Now batteries can be added to that list. Lithium-ion batteries, to be exact. The code HTSUS 8507.60 was included on a list published yesterday of products from China that will be subject to 10% duties under the latest of several rounds of Section 301 tariffs President Trump has imposed.
The announcement that clarified the inclusion of lithium-ion batteries exempted other products based on “health, safety, national security and other factors” and delayed tariffs on a third group until December 15.
China’s battery manufacturing industry casts a long shadow over the rest of the world. Last year the nation hosted two-thirds of global manufacturing capacity for the kinds of lithium-ion products used in electric vehicles and energy storage for the electricity sector.
In June, Energy Storage Association (ESA) chief executive Kelly Speakes-Backman issued a statement warning the imposition of tariffs on Chinese batteries would have an “immediate and adverse” effect on energy storage deployment:
"The proposed tariffs will stymie growth and job creation as energy storage projects [that have been] already contracted are delayed or canceled. With this, higher costs and uncertainty will create barriers at a time when the demand for improved resilience and clean energy is rising across the nation."
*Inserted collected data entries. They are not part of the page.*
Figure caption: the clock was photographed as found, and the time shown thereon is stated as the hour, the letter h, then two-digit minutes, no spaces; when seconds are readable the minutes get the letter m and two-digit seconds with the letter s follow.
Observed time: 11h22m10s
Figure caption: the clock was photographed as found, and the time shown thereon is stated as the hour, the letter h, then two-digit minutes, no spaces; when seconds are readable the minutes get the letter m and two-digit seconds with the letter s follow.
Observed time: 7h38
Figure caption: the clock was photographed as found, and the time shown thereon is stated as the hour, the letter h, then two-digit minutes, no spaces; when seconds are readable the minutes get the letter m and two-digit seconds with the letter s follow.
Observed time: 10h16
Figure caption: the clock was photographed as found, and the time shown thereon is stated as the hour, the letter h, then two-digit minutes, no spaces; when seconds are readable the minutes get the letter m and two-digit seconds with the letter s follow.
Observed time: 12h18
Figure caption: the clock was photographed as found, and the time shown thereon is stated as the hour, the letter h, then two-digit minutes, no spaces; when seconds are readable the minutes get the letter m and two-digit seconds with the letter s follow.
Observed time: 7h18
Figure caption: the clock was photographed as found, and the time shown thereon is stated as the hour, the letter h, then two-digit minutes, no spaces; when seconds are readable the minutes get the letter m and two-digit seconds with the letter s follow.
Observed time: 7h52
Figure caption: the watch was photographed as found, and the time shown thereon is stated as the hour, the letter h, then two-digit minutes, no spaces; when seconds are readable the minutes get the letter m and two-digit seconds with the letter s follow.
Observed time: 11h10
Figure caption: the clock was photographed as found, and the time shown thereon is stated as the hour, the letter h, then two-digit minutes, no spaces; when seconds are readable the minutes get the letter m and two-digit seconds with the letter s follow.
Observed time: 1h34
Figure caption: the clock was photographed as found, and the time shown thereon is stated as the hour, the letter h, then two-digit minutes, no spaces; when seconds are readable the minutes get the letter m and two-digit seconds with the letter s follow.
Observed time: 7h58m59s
With similar batteries used in electric vehicles, there could be an impact on the EV market too.
U.S. manufacturers not spared
Tariffs should theoretically give U.S. battery makers such as Tesla a competitive advantage versus imports. However, the ESA pointed out a previous round of Section 301 tariffs has already been imposed on some imports of lithium, cobalt and graphite, which make up the main raw materials used in lithium-ion batteries.
As China supplies the majority of the world’s chemical lithium and cobalt – and all of its spherical graphite production – those tariffs are doubtless already affecting Tesla’s Nevada Gigafactory and the small number of other U.S. battery manufacturing firms, including factories such as the one Akasol has planned near Detroit.